**Your objective:** Update the rows from the start of the rows through the line that contains "Share via Twitter", changing "Place a Request" to "Submit a Request" and leaving everything else unchanged.

**Data under study:**
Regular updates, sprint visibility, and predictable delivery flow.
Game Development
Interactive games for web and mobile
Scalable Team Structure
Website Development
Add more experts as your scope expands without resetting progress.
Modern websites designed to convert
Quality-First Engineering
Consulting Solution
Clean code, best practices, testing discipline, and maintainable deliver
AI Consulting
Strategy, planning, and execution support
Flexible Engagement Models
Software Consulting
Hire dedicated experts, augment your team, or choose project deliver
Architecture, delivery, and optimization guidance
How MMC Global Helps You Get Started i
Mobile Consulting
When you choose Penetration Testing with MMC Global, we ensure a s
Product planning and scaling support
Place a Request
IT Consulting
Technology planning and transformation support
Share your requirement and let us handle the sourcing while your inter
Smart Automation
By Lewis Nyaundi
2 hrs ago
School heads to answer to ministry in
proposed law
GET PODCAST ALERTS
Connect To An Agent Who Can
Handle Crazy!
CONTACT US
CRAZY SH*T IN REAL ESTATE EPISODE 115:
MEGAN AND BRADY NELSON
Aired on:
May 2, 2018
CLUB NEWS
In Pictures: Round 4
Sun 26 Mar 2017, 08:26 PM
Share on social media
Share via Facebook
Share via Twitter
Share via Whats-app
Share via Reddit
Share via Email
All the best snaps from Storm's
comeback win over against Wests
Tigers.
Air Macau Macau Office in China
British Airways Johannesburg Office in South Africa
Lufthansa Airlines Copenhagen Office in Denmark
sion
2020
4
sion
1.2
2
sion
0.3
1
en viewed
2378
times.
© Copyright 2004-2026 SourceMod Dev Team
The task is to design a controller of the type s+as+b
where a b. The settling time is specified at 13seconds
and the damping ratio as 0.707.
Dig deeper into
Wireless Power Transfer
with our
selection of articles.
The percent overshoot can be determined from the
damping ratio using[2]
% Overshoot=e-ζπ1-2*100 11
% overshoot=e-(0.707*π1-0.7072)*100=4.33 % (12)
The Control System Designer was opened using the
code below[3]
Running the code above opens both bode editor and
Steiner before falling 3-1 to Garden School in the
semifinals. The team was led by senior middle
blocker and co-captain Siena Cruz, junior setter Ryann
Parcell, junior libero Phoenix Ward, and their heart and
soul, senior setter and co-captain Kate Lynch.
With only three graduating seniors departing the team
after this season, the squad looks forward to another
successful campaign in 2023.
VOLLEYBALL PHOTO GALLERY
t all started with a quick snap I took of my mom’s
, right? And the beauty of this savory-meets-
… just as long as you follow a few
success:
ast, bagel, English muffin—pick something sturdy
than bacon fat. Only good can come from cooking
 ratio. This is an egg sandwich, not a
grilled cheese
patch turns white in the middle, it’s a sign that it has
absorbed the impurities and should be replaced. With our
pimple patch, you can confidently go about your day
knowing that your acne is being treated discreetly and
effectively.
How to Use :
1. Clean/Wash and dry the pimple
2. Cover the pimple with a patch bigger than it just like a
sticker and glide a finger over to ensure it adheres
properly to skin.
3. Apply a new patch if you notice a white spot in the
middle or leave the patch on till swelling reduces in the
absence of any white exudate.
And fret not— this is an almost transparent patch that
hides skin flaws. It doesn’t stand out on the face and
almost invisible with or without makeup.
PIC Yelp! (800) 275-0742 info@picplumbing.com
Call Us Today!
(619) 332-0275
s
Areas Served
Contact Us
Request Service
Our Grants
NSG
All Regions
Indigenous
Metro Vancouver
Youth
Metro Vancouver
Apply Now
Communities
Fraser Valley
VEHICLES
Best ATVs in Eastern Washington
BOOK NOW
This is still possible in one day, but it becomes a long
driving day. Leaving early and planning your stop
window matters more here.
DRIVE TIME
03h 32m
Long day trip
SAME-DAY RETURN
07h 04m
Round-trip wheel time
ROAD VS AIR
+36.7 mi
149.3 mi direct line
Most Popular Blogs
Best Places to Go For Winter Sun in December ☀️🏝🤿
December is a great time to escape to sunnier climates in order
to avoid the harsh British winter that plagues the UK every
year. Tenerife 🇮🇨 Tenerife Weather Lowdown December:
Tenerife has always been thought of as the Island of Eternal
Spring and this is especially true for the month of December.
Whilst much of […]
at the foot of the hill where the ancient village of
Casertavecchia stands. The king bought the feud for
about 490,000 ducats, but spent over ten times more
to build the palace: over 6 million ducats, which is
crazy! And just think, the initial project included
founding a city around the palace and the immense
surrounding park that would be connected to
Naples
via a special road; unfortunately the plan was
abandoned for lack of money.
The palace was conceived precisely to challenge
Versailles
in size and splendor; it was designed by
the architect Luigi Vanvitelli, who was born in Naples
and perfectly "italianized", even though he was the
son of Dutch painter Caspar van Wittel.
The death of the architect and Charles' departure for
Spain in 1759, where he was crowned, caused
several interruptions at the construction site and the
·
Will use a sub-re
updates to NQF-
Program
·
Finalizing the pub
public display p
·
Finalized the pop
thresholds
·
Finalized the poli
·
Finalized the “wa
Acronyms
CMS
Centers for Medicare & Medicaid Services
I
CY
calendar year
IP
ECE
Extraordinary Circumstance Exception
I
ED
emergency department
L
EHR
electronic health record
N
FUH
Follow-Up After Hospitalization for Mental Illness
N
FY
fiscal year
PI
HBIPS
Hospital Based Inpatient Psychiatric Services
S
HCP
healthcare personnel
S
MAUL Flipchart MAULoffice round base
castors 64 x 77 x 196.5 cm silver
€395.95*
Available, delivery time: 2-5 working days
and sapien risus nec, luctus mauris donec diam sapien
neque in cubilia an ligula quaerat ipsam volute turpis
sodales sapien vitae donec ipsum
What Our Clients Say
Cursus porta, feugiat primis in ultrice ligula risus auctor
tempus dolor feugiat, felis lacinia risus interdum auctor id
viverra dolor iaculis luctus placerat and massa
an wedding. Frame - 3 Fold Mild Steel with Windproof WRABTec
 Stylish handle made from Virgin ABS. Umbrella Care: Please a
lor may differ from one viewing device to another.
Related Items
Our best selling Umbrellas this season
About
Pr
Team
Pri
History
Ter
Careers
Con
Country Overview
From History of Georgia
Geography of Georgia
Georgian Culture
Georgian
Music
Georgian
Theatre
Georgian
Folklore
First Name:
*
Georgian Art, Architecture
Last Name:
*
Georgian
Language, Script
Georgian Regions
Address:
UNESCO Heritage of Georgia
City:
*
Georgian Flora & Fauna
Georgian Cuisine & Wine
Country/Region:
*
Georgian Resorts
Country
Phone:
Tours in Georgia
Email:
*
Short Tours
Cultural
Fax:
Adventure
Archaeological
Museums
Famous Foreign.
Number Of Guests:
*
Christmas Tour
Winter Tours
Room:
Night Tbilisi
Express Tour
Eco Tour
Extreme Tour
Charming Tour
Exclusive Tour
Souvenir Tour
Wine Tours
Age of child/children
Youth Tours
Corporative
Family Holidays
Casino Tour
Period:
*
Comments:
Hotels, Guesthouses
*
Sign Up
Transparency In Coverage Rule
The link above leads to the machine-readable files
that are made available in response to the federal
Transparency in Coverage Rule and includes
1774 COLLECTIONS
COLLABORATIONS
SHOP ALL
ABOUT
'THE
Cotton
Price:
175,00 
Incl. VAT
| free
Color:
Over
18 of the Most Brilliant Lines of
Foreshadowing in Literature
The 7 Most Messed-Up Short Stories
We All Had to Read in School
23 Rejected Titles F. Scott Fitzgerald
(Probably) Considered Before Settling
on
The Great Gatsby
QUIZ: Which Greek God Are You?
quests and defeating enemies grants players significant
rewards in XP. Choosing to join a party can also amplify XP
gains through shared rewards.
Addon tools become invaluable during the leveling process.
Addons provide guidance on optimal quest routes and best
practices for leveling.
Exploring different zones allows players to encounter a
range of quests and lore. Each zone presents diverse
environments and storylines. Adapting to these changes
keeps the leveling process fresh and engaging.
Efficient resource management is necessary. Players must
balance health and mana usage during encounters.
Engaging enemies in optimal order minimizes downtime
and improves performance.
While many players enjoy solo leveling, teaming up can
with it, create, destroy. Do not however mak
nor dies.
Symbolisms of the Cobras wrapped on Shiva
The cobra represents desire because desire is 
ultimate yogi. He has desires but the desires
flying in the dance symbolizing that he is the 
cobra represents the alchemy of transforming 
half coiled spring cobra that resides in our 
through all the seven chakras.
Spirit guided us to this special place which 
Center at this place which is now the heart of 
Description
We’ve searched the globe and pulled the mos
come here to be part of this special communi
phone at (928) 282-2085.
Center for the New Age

**Answer box:**
Regular updates, sprint visibility, and predictable delivery flow.
Game Development
Interactive games for web and mobile
Scalable Team Structure
Website Development
Add more experts as your scope expands without resetting progress.
Modern websites designed to convert
Quality-First Engineering
Consulting Solution
Clean code, best practices, testing discipline, and maintainable deliver
AI Consulting
Strategy, planning, and execution support
Flexible Engagement Models
Software Consulting
Hire dedicated experts, augment your team, or choose project deliver
Architecture, delivery, and optimization guidance
How MMC Global Helps You Get Started i
Mobile Consulting
When you choose Penetration Testing with MMC Global, we ensure a s
Product planning and scaling support
Submit a Request
IT Consulting
Technology planning and transformation support
Share your requirement and let us handle the sourcing while your inter
Smart Automation
By Lewis Nyaundi
2 hrs ago
School heads to answer to ministry in
proposed law
GET PODCAST ALERTS
Connect To An Agent Who Can
Handle Crazy!
CONTACT US
CRAZY SH*T IN REAL ESTATE EPISODE 115:
MEGAN AND BRADY NELSON
Aired on:
May 2, 2018
CLUB NEWS
In Pictures: Round 4
Sun 26 Mar 2017, 08:26 PM
Share on social media
Share via Facebook
Share via Twitter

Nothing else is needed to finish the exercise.